Phoenix Scraper

Resilient three-tier failover scraper. Never returns empty — if one method fails, the next activates automatically.

Failover Chain

Tier 1: Brave Search API (fast, free tier, 2k req/month)
    ↓ (on block/empty/timeout)
Tier 2: Bright Data Web Unlocker (residential proxy, JS-render optional)
    ↓ (on block/429/timeout)
Tier 3: Playwright headless browser (full JS execution)

Quick Start

from scripts.phoenix_scraper import scrape

# Basic fetch
result = scrape("https://example.com/page")

# With JS rendering (for SPA/dynamic sites)
result = scrape("https://example.com/page", render_js=True)

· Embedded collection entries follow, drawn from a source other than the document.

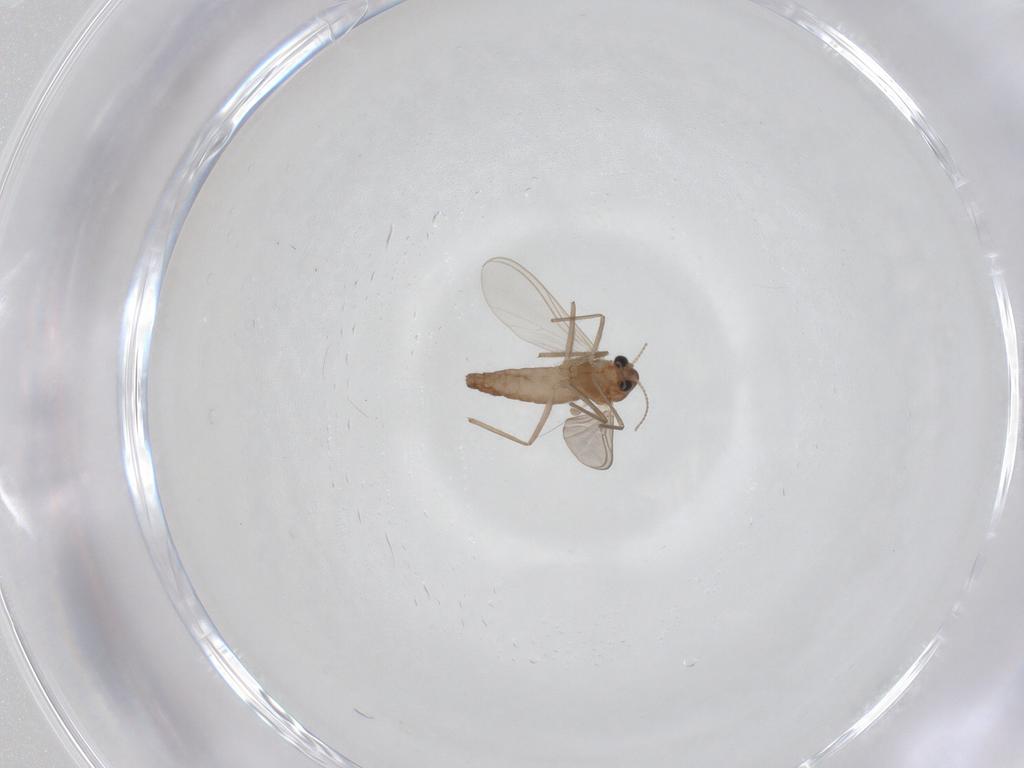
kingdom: Animalia
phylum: Arthropoda
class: Insecta
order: Diptera
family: Chironomidae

# With specific Bright Data zone
result = scrape("https://linkedin.com/jobs/...", zone="job_search_scraper")

Zone Routing

| Use Case | Zone | |----------|------| | Job boards (LinkedIn, Glassdoor, Reed, Indeed) | job_search_scraper | | Social media, news, general web | web_unlocker | | X.com / Twitter | Use X API v2 (see references/x-api.md) |

Bright Data render_js

Set render_js=True for JS-heavy sites (CWJobs, TotalJobs, ContractorUK). Adds "render": True (boolean) to payload and uses 60s timeout.

Critical: Use boolean True, not string "html" — Bright Data validation rejects strings.

Bright Data Premium Domains (Cost Note)

LinkedIn, Glassdoor, and other heavily-protected job boards may be classified as Premium Domains in your Bright Data zone (updated quarterly). API call syntax is identical — but cost per request is higher. Check your zone's Premium Domains list if costs spike unexpectedly.

Playwright Stealth (2026 Enhancement)

For Tier 3, consider installing playwright-stealth to patch headless browser fingerprints — reduces detection on Cloudflare/advanced bot-protected sites:

pip install playwright-stealth

# Optional enhancement in phoenix_scraper.py Tier 3:
from playwright_stealth import stealth_sync
stealth_sync(page)

The base Playwright tier works without this, but stealth patching significantly improves success rates on heavily protected sites (Coupang, Naver, etc.) as of 2026.

URL Formatting

CWJobs/TotalJobs: use hyphen-slugs — finance-systems-consultant NOT finance+systems+consultant
Glassdoor: https://www.glassdoor.co.uk/Job/united-kingdom-{slug}-jobs-SRCH_IL.0,14_IN2_KO15,{end}.htm

Environment Variables

BRIGHT_DATA_API_KEY=<key>          # Bright Data API key
BRIGHT_DATA_ZONE=job_search_scraper # Default zone (override per-call)
BRAVE_API_KEY=<key>                # Brave Search API key
X_BEARER_TOKEN=<token>             # X API v2 bearer token (for X.com)

X.com Monitoring

For X/Twitter, use X API v2 (not scraping). See references/x-api.md for endpoint details and rate limits.

Error Handling

All tiers log failures before escalating. On total failure, returns {"success": False, "html": "", "method": "all_failed", "error": "<reason>"}.

Never raises exceptions — always returns a result dict.